For the last five months, I have been a participant on Young Judaea Year Course’s gap year program in Israel with more than 200 of my peers from around the world. Together we are a conglomerate of ebullient and idealistic youth traversing the sometimes rough, usually tranquil waters of our time in Israel, sharing laughs, memories, and experiences along the way. Next year, while I am at college living in a sheltered and cozy bubble, many of my peers will be subjected to a much harsher reality. They will be drafted to the Israeli army, handed M16’s, made to grow up quickly, and be demanded to fight for their lives, the lives of their loved ones, and for the precarious existence of the Holy Land.

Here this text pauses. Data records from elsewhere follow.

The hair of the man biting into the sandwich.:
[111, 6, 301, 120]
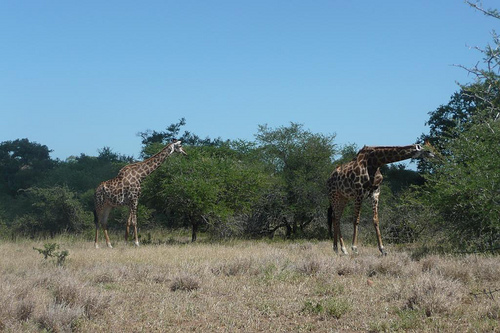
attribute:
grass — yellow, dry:
[8, 232, 483, 326]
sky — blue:
[14, 9, 474, 183]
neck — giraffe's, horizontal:
[367, 138, 422, 174]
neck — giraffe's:
[359, 137, 418, 177]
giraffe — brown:
[76, 122, 226, 251]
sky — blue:
[27, 15, 475, 169]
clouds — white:
[49, 22, 450, 124]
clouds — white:
[33, 29, 462, 92]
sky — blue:
[14, 27, 477, 116]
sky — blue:
[8, 22, 484, 119]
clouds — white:
[12, 12, 452, 162]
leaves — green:
[240, 136, 305, 212]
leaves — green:
[146, 126, 299, 239]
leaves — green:
[423, 120, 468, 190]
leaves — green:
[425, 101, 485, 195]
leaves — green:
[44, 156, 85, 190]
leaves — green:
[20, 130, 75, 245]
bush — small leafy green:
[28, 224, 67, 275]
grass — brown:
[104, 232, 321, 326]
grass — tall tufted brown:
[96, 223, 442, 313]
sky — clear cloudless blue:
[89, 17, 344, 120]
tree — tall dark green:
[10, 126, 72, 221]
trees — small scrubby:
[235, 103, 335, 243]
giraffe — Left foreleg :
[310, 119, 447, 285]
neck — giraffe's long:
[364, 144, 400, 164]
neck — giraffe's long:
[359, 137, 420, 159]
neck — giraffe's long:
[125, 148, 169, 180]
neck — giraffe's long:
[134, 145, 182, 182]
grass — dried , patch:
[289, 287, 356, 331]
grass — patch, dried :
[289, 270, 350, 330]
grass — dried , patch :
[206, 251, 306, 307]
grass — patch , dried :
[146, 267, 232, 324]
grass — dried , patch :
[179, 261, 259, 318]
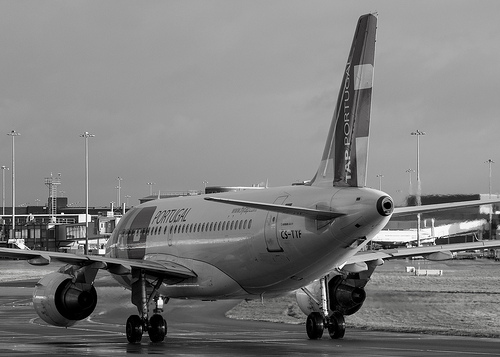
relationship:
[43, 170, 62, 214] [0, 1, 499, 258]
tower in background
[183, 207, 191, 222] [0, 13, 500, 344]
letter on airplane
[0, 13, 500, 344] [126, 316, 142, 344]
airplane has wheel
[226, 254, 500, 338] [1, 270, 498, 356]
grass next to tarmac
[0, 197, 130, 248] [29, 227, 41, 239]
building has window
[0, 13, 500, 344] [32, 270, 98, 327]
airplane has engine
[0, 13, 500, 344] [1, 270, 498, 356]
airplane on tarmac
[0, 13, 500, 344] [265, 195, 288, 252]
airplane has door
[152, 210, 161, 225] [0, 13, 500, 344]
letter on airplane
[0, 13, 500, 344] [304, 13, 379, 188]
airplane has tail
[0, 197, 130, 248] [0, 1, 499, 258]
building in background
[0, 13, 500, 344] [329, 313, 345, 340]
airplane has wheel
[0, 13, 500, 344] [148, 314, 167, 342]
airplane has wheel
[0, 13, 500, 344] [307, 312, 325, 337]
airplane has wheel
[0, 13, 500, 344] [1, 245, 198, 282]
airplane has wing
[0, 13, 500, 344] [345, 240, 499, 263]
airplane has wing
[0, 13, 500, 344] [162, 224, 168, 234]
airplane has window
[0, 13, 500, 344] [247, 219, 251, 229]
airplane has window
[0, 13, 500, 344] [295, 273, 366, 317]
airplane has engine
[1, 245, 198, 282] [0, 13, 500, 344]
wing on side of airplane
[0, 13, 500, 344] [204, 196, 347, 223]
airplane has wing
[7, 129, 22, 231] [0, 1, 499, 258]
lightpole in background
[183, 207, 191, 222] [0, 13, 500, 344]
letter on side of airplane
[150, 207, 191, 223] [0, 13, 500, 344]
word on side of airplane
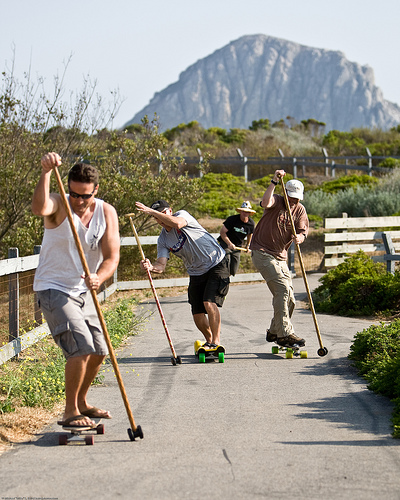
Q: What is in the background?
A: Mountain.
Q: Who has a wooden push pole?
A: All men with skateboards.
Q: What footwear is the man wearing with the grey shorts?
A: Flip flops.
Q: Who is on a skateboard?
A: The man.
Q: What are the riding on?
A: Asphalt.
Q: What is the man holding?
A: A pole.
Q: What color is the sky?
A: Blue gray.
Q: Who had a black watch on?
A: The man.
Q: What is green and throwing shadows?
A: Shrubs.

About a year ago, in a time of uncertainty, I was not sure I was ready to go to college or even take a gap year. I visited a U.S. army recruitment center, spending four hours asking every question I could, learning about the many benefits I could receive by serving my country. The novelty soon wore off, mostly for a reason that my Israeli peers could not understand: as an American, there is no real necessity for me to join the military. With 7,700 nuclear warheads, we have the second largest stockpile in the world. Defense is funded by $664.84 billion dollars of the federal budget. We are a permanent member of the United Nations Security Council and have almost 1.5 million personnel on active duty. It is fair to say no one will be messing with us anytime soon. Israel does not enjoy such security. It is surrounded by many Arab nations hell-bent on its destruction. Every last recruit is needed. But who are these recruits? They are just like me. They are the same age. They have hopes and dreams just like me, brothers, sisters, mothers and fathers. They are my friends.

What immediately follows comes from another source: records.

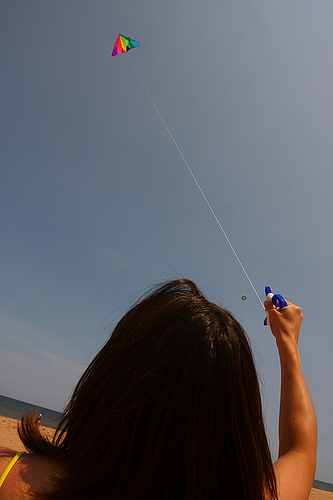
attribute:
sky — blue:
[15, 93, 186, 263]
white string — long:
[128, 54, 270, 314]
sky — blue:
[195, 38, 302, 126]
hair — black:
[16, 279, 278, 499]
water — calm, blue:
[16, 395, 62, 432]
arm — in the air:
[263, 290, 314, 498]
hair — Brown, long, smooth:
[38, 270, 255, 488]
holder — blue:
[263, 285, 281, 321]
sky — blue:
[3, 4, 325, 266]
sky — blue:
[1, 1, 332, 485]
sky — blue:
[56, 188, 136, 275]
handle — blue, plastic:
[262, 288, 283, 327]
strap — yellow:
[0, 438, 21, 487]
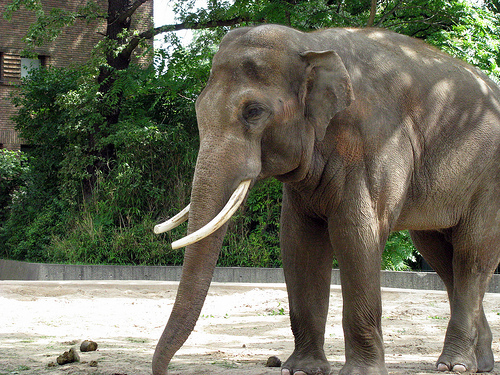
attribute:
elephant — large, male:
[123, 37, 498, 366]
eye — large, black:
[237, 98, 265, 122]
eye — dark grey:
[238, 100, 268, 122]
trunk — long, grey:
[141, 149, 323, 369]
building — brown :
[6, 7, 158, 154]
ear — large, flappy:
[305, 57, 352, 139]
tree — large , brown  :
[7, 0, 261, 196]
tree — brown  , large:
[277, 2, 497, 68]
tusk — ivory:
[146, 191, 290, 249]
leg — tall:
[324, 166, 389, 373]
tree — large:
[3, 5, 248, 261]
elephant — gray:
[96, 17, 486, 374]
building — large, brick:
[0, 3, 153, 160]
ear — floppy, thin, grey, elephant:
[305, 46, 360, 150]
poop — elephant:
[46, 333, 125, 373]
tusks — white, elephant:
[138, 189, 288, 264]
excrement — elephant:
[67, 328, 112, 370]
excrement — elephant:
[256, 340, 277, 369]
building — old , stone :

Knowing that some of my dear friends will be putting their lives on the line while I “sit and watch” brings about a strong sense of guilt. My future is uncertain and I spend much time anxiously brooding about whether I have what it takes to succeed in life, but no matter which way I slice it, it is not nearly as harrowing as what lies ahead for the average Israeli youth. I may someday be a failed writer, but no version of my future involves my being tasked with the protection of my people and possibly even sacrificing my life for their sake.
So to all the youth getting ready to join the ranks, growing up faster than you should have to and seeing the world as it really is, in all of its rancor, filth, and wretchedness, staring death in its frosty eyes and not flinching: thank you for your service, thank you for fighting for Israel, thank you for being more of a man than I, and thank you for protecting all of us.